Episode 6

79 20 5
                                    

Waktu terus berganti mengikuti jalan hidupnya yang menyedihkan. Jam menunjukkan pukul 21:00, dimana para pengawal makan malam di markas. Nam Ji menyibakkan selimut yang menutupi kakinya, menarik paksa infus yang menempel pada punggung tangannya, satu per satu Nam Ji menurunkan kedua kakinya, melangkah menuju pintu yang tak jauh dari tempat tidurnya.

Perlahan-lahan Nam Ji memiringkan gagang pintu tersebut dengan hati-hati, sedikit demi sedikit pintu terbuka lebar, sebelum seluruh badannya keluar dari ambang pintu Nam Ji mengintip terlebih dahulu, kepalanya menjulur ke luar, matanya melirik ke kanan dan ke kiri memastikan semuanya aman. Lorong menuju kamarnya terlihat sangat sepi tidak ada satupun pengawal yang berjaga-jaga.Nam Ji mengeluarkan seluruh tubuhnya lalu menutup kembali pintu kamar tersebut, menyusuri lorong-lorong rumah sakit, tidak ada satupun pengawal yang terlihat.

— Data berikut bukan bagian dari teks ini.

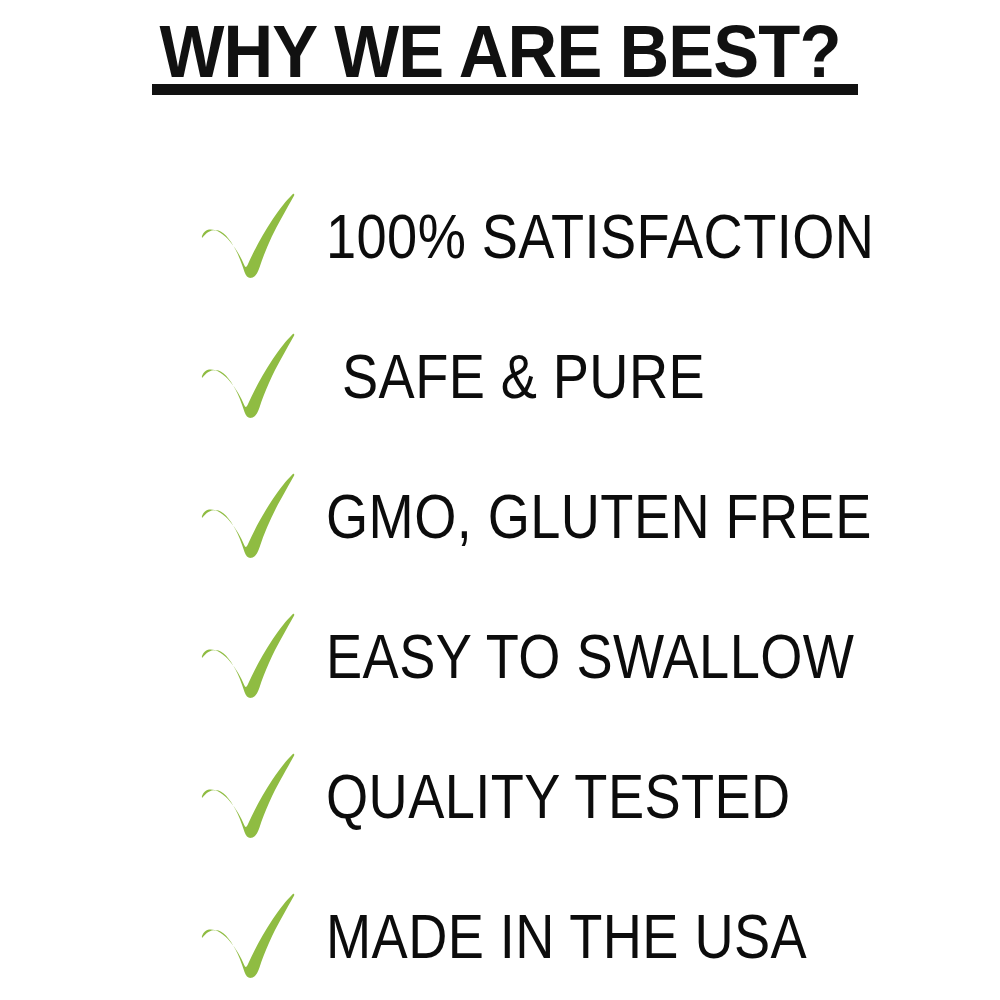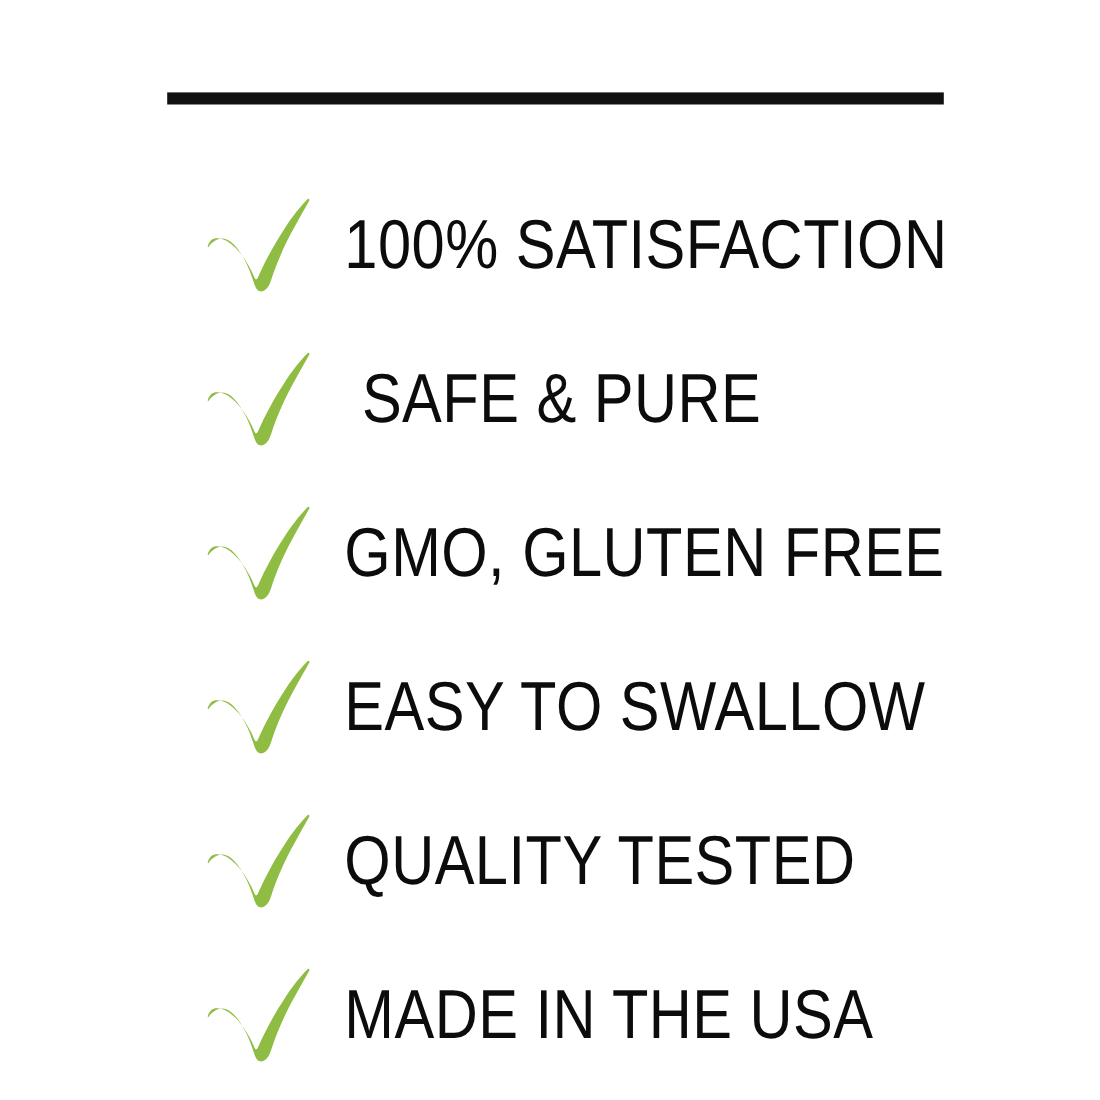--- a/index.html
+++ b/index.html
@@ -105,6 +105,9 @@
 
 <div class="page">
 
+  <div class="title-block">
+    <span class="title-text">WHY WE ARE BEST?</span>
+  </div>
   <div class="title-rule"></div>
 
   <ul class="feature-list">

Sedikit lagi langkahnya sampai menuju pintu depan rumah sakit yang bolak-balik terbuka dengan sendirinya karena hentakan kaki, sebelum dia melangkah lebih jauh Nam Ji melihat dua orang pengawal yang berjaga di depannya. Nam Ji menyenderkan badannya ke dinding, menghela panjang napasnya yang mulai terengah-engah lalu berbalik arah menuju pintu belakang rumah sakit.

Kakinya kembali melangkah menyusuri lorong belakang rumah sakit, tak sengaja mata Nam Ji tertuju pada sebuah masker dan sepasang sepatu yang bergelantung di pintu toilet yang tak jauh dari tempat dia berdiri. Tanpa berpikir panjang Nam Ji berjalan menuju kedua benda itu lalu mengambilnya. Nam Ji tidak memperdulikan siapa orang yang memiliki kedua benda yang ada di genggamannya sekarang dia hanya berpikir bagaimana caranya agar bisa keluar dari rumah sakit ini dengan aman.

Nam Ji duduk pada salah satu bangku di sudut ruangan, menjatuhkan sepasang sepatu kulit berwarna coklat ke lantai sejajar dengan kedua kakinya yang di perban. Nam Ji menggoyang-goyangkan jari-jari kakinya yang sebagian terlihat, menarik ujung sepatu yang meluapkan kedua kakinya. Tidak ada lagi kain kasa yang terlihat, kaki ini baik-baik saja tidak ada sedikitpun luka yang tergores. Nam Ji menatap senang kedua sepatu kulit itu, seolah-olah dia mendapat sepatu baru berlapis emas di pinggirnya.

Salah satu tangan merogoh-rogoh kantung baju berwarna biru muda di sebelah kanan, mencoba meraba-raba isinya. Nam Ji mengeluarkan masker mulut berwarna senada dengan bajunya. Kedua tangan Nam Ji menepiskan rambut-rambut yang menutupi kedua kupingnya. Menyelipkan rambut itu ke belakang mengenai kedua daun telinganya yang tak beranting emas maupun perak. Nam Ji memasang masker itu menutupi mulut dan hidungnya lalu berdiri untuk kembali melangkah.

Nam Ji tersenyum lebar ketika melihat pintu belakang rumah sakit tinggal beberapa langkah lagi darinya. Tangannya berusaha menggapai sisi pintu itu, dan sedikit meringkuk kelelahan. Ketika Nam Ji ingin melangkahkan kakinya ke luar pintu, dia melihat ada dua pengawal lagi yang sedang berjaga. Nam Ji berfikir berusaha mengelabui kedua pengawal itu, dia menyanggul rambut panjangnya ke belakang, membetulkan posisi maskernya dan merapikan bajunya.

"Rileks." Nam Ji mengayunkan tangannya dari atas dada ke bawah sambil menarik panjang napasnya seolah-olah dia sedang melakukan pemanasan.

Nam Ji berusaha berjalan dengan normal seperti orang pada umumnya. Mata Nam Ji terus mengamati gerak gerik kedua pengawal itu. Ketika mereka sedang asyik berbincang dan merokok, Nam Ji mulai mengayunkan langkah kakinya, jantungnya berdetak kencang ketika dia tepat di depan kedua pengawal itu. Semakin lama kakinya terasa denyut, wajahnya sedikit menyerngit kesakitan. Nam Ji berusaha mempercepat langkahnya.

"Yaa!"

"놀랐어 Nollass-eo (Kaget aku!!)" Sontak Nam Ji menoleh kebelakang, sambil mengelus dadanya dengan jantung yang hampir copot.